QUESTIONS TO ANSWER:
• a. In the passage on Solana's account model, what do accounts hold, and what do programs hold?
• b. Retype the passage on Solana's account model from "To run transactions" to "code from state.".

DOCUMENT SEGMENT:
::::
The book asks one question over and over: how do you build a single global state machine that runs at hardware speed without falling apart? Proof of History gave us a clock — an ordering of events that validators can agree on without talking to each other. But ordering events is only useful if the events themselves can run fast, and ideally in parallel. That is where this part begins.

To run transactions in parallel you need one thing above all: you must know, before a transaction runs, exactly which pieces of state it will read and write. Two transactions that touch disjoint state can run at the same time on different cores; two that touch the same state cannot. So the whole performance story rests on a data-layout question — how do you arrange global state so a transaction’s footprint is knowable up front? This part answers it. The answer is the account model, and it starts with a single decision: separate code from state.

Here is the core claim of this entire part, in one line:

State and code are separable. Accounts hold state; programs hold only code.

That sounds almost too simple to matter. It is the opposite. Nearly everything Solana does differently — parallel execution, cheap state, predictable fees, program-derived addresses — falls out of this one split. Get it now and the rest of the book stops looking like a bag of tricks and starts looking like consequences.
::::
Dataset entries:
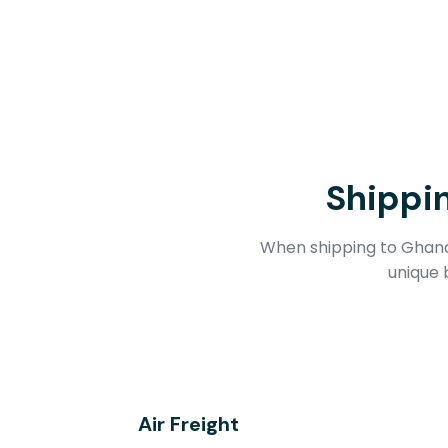
Shippi
When shipping to Ghana,
unique 
Air Freight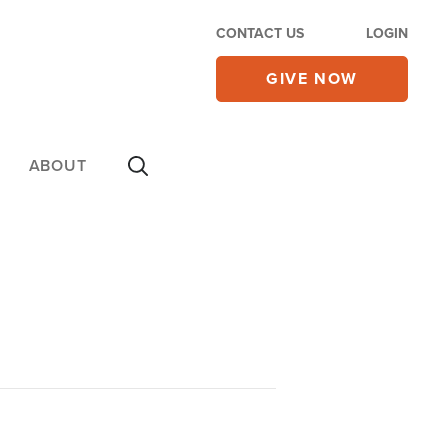
CONTACT US
LOGIN
GIVE NOW
ABOUT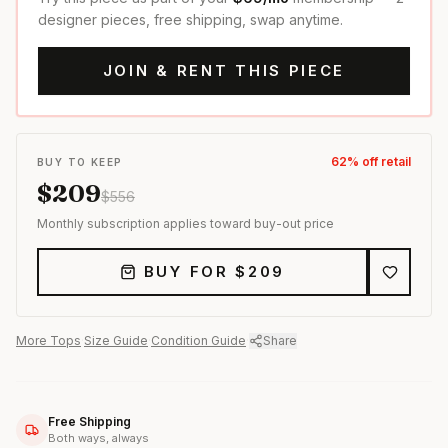
designer pieces, free shipping, swap anytime.
JOIN & RENT THIS PIECE
62
% off retail
BUY TO KEEP
$
209
$
556
Monthly subscription applies toward buy-out price
BUY FOR $
209
More
Tops
·
Size Guide
·
Condition Guide
·
Share
Free Shipping
Both ways, always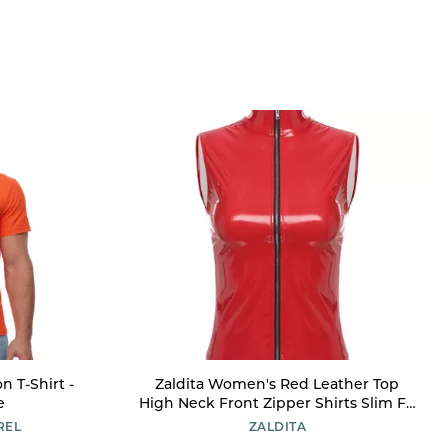
n T-Shirt -
Zaldita Women's Red Leather Top
e
High Neck Front Zipper Shirts Slim Fit
Latex Tops for Festival Red XX-Large
REL
ZALDITA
::::
RESULTS BY TASK:
• a. Accounts hold state, and programs hold only code.

• b.
To run transactions in parallel you need one thing above all: you must know, before a transaction runs, exactly which pieces of state it will read and write. Two transactions that touch disjoint state can run at the same time on different cores; two that touch the same state cannot. So the whole performance story rests on a data-layout question — how do you arrange global state so a transaction’s footprint is knowable up front? This part answers it. The answer is the account model, and it starts with a single decision: separate code from state.